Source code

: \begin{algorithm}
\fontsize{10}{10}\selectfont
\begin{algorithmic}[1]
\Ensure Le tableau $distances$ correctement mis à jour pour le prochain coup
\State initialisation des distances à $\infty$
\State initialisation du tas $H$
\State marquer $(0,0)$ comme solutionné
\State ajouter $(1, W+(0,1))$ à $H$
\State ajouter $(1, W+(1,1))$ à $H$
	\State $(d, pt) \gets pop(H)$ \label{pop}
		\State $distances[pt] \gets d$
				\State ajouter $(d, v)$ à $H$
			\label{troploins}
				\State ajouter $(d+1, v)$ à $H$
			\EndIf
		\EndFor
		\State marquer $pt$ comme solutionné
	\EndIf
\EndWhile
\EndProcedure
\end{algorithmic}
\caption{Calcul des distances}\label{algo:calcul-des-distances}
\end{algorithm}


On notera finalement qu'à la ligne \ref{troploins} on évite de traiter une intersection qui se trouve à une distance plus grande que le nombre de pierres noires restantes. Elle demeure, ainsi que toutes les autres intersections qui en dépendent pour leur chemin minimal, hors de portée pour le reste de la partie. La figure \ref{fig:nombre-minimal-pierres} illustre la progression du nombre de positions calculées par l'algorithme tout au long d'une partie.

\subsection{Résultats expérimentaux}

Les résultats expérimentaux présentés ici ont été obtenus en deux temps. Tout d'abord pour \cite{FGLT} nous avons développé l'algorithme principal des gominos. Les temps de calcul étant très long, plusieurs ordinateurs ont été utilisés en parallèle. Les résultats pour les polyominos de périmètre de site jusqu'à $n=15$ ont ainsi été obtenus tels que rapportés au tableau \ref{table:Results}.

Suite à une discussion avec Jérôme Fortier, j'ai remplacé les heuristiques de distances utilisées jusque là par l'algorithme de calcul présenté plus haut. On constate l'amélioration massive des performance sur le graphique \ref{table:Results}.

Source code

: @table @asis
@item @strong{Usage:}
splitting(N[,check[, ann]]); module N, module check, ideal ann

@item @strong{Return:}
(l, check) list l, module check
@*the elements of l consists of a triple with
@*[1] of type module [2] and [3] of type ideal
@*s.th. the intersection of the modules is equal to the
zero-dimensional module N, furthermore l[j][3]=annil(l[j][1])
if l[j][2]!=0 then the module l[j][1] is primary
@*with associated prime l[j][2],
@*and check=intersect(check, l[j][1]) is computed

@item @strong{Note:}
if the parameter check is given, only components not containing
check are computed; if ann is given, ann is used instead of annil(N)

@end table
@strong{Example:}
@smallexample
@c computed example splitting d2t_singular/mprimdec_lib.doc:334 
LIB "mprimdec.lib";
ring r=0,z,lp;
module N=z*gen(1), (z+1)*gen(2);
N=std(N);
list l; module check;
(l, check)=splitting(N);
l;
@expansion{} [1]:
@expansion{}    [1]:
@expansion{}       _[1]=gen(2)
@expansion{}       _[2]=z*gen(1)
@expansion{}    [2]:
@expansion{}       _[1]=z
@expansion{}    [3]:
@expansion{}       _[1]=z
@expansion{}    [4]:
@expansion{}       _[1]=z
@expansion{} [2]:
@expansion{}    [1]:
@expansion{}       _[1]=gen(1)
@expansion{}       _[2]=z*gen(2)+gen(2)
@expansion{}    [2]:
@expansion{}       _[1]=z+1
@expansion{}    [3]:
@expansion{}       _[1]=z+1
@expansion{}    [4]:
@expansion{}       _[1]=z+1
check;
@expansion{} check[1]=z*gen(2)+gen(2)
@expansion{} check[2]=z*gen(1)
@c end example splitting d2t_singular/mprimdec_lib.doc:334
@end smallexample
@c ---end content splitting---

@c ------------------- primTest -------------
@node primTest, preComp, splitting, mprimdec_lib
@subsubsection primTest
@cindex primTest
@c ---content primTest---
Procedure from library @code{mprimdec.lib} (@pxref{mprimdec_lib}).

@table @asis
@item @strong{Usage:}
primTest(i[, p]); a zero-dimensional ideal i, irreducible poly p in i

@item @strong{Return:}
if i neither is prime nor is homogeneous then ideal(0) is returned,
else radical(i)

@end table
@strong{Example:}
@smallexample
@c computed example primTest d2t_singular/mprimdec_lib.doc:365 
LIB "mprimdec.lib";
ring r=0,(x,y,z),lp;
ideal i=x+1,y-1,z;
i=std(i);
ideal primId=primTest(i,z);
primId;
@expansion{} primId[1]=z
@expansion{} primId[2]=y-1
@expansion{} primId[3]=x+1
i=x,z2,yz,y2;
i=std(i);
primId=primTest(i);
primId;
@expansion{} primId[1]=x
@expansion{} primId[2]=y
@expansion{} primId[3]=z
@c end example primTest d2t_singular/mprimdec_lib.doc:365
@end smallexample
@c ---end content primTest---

__Work task__
Determine how many lines in the data above contain the string "with". Give nothing except the number.

__Result for this task__
2